(Rendered images with their source text)
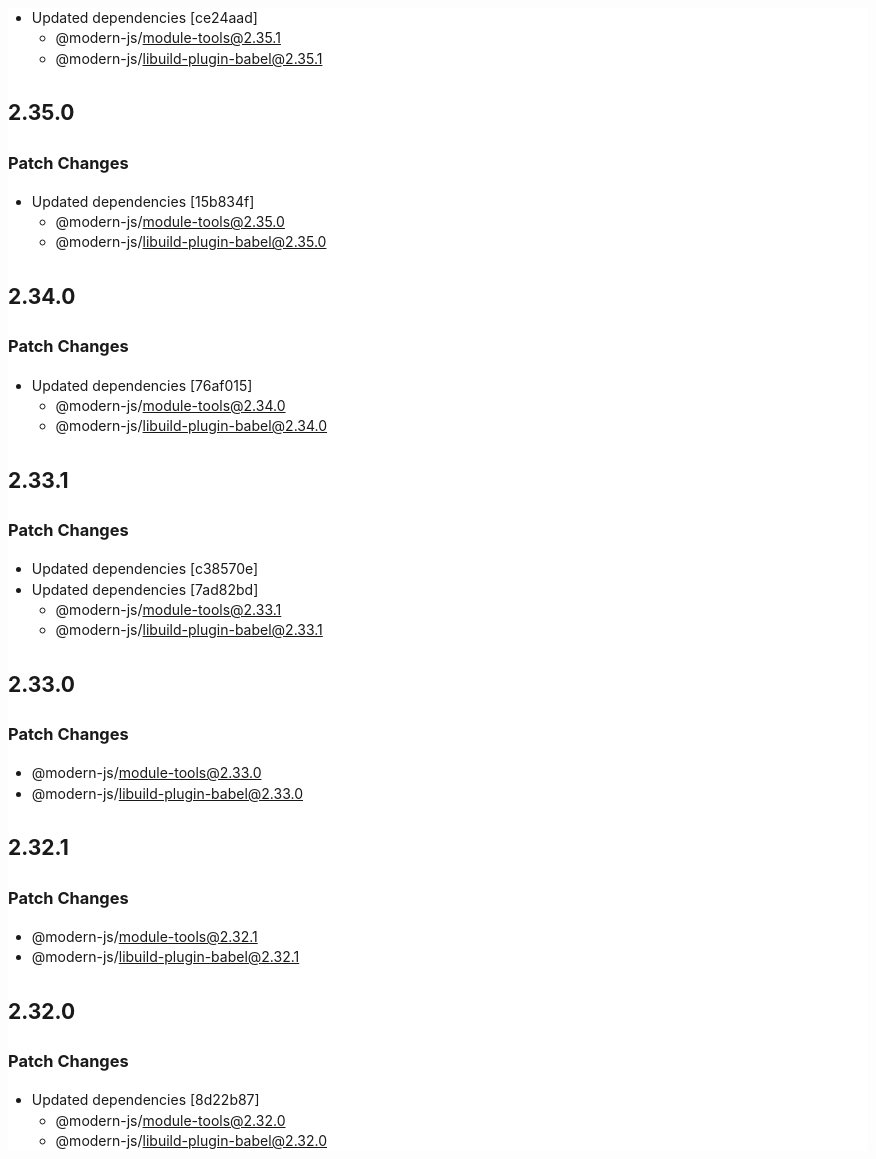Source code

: - Updated dependencies [ce24aad]
  - @modern-js/module-tools@2.35.1
  - @modern-js/libuild-plugin-babel@2.35.1

## 2.35.0

### Patch Changes

- Updated dependencies [15b834f]
  - @modern-js/module-tools@2.35.0
  - @modern-js/libuild-plugin-babel@2.35.0

## 2.34.0

### Patch Changes

- Updated dependencies [76af015]
  - @modern-js/module-tools@2.34.0
  - @modern-js/libuild-plugin-babel@2.34.0

## 2.33.1

### Patch Changes

- Updated dependencies [c38570e]
- Updated dependencies [7ad82bd]
  - @modern-js/module-tools@2.33.1
  - @modern-js/libuild-plugin-babel@2.33.1

## 2.33.0

### Patch Changes

- @modern-js/module-tools@2.33.0
- @modern-js/libuild-plugin-babel@2.33.0

## 2.32.1

### Patch Changes

- @modern-js/module-tools@2.32.1
- @modern-js/libuild-plugin-babel@2.32.1

## 2.32.0

### Patch Changes

- Updated dependencies [8d22b87]
  - @modern-js/module-tools@2.32.0
  - @modern-js/libuild-plugin-babel@2.32.0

ABOUT THIS TASK: Please reproduce the source text of every item above word for word, leaving the pictures out of your answer.

ANSWER BOX:
Source code

: - Updated dependencies [ce24aad]
  - @modern-js/module-tools@2.35.1
  - @modern-js/libuild-plugin-babel@2.35.1

## 2.35.0

### Patch Changes

- Updated dependencies [15b834f]
  - @modern-js/module-tools@2.35.0
  - @modern-js/libuild-plugin-babel@2.35.0

## 2.34.0

### Patch Changes

- Updated dependencies [76af015]
  - @modern-js/module-tools@2.34.0
  - @modern-js/libuild-plugin-babel@2.34.0

## 2.33.1

### Patch Changes

- Updated dependencies [c38570e]
- Updated dependencies [7ad82bd]
  - @modern-js/module-tools@2.33.1
  - @modern-js/libuild-plugin-babel@2.33.1

## 2.33.0

### Patch Changes

- @modern-js/module-tools@2.33.0
- @modern-js/libuild-plugin-babel@2.33.0

## 2.32.1

### Patch Changes

- @modern-js/module-tools@2.32.1
- @modern-js/libuild-plugin-babel@2.32.1

## 2.32.0

### Patch Changes

- Updated dependencies [8d22b87]
  - @modern-js/module-tools@2.32.0
  - @modern-js/libuild-plugin-babel@2.32.0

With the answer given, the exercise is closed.